> Directions
Copy the lines below word for word, from the line containing "Zimbra, Inc." through the line containing "Who Upvoted", with both end lines included. Leave the pictures out of your copy.

Stored records:
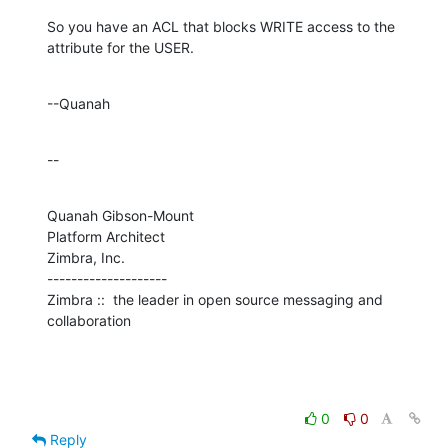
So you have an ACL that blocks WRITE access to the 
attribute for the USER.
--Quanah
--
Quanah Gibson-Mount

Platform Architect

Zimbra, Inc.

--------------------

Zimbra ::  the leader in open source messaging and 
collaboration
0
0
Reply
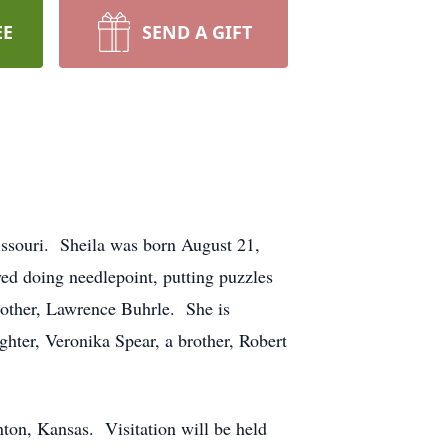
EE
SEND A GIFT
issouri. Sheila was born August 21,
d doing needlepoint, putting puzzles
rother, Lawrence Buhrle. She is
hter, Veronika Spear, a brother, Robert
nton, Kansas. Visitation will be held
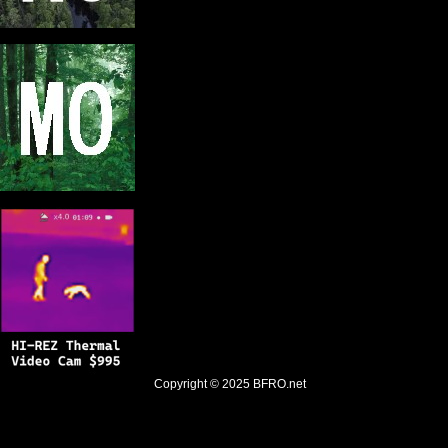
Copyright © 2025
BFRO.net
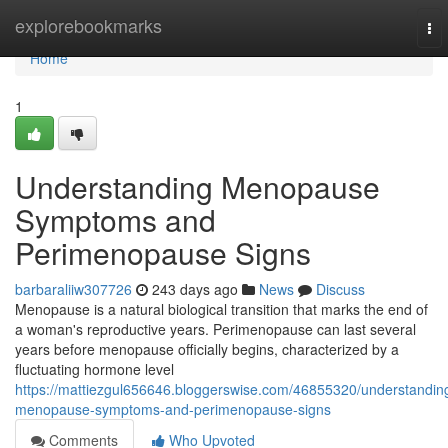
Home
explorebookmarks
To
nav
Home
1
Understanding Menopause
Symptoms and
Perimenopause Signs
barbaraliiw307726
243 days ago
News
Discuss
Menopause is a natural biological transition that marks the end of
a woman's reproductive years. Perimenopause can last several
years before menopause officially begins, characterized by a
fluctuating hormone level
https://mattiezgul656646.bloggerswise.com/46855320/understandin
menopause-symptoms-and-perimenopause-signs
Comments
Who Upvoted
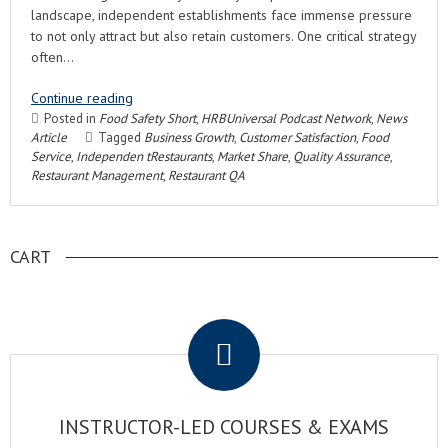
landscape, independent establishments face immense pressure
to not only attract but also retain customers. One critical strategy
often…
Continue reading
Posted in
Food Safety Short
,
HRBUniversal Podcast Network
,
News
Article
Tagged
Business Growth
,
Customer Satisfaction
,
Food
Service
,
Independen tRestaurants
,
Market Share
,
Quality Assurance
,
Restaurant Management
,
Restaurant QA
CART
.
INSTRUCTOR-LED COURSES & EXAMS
==
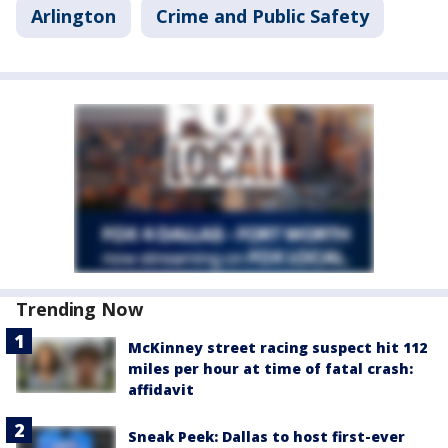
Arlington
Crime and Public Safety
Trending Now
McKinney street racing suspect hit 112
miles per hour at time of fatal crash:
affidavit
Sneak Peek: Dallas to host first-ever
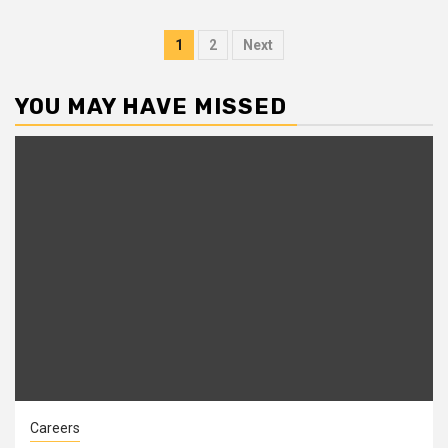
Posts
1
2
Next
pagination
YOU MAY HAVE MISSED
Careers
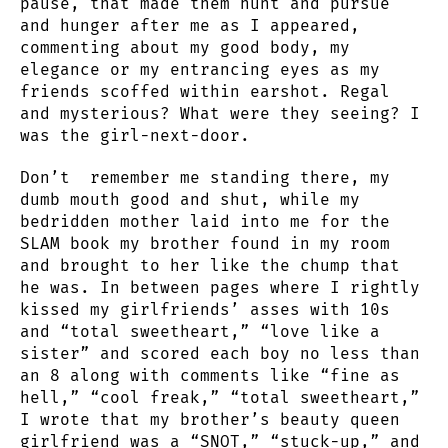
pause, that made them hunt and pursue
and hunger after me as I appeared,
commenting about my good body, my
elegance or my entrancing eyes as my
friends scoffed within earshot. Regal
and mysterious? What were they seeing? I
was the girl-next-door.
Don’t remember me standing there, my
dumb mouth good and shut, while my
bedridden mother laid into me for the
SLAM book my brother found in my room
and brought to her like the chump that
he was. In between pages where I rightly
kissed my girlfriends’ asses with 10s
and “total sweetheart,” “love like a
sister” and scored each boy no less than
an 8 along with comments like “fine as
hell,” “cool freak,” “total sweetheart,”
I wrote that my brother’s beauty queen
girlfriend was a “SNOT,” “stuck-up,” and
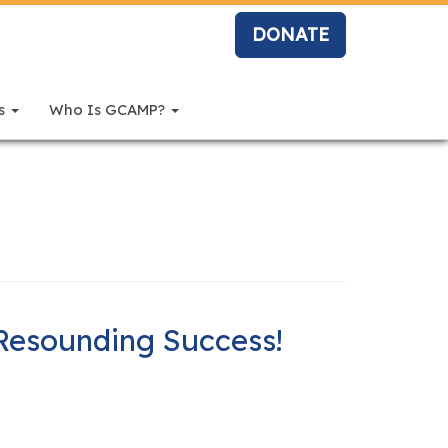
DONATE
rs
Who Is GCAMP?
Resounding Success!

> Answer box
Zimbra, Inc.

--------------------

Zimbra ::  the leader in open source messaging and 
collaboration
0
0
Reply
EE
SEND A GIFT
issouri. Sheila was born August 21,
d doing needlepoint, putting puzzles
rother, Lawrence Buhrle. She is
hter, Veronika Spear, a brother, Robert
nton, Kansas. Visitation will be held
Copyright © 2025
BFRO.net
Home
explorebookmarks
To
nav
Home
1
Understanding Menopause
Symptoms and
Perimenopause Signs
barbaraliiw307726
243 days ago
News
Discuss
Menopause is a natural biological transition that marks the end of
a woman's reproductive years. Perimenopause can last several
years before menopause officially begins, characterized by a
fluctuating hormone level
https://mattiezgul656646.bloggerswise.com/46855320/understandin
menopause-symptoms-and-perimenopause-signs
Comments
Who Upvoted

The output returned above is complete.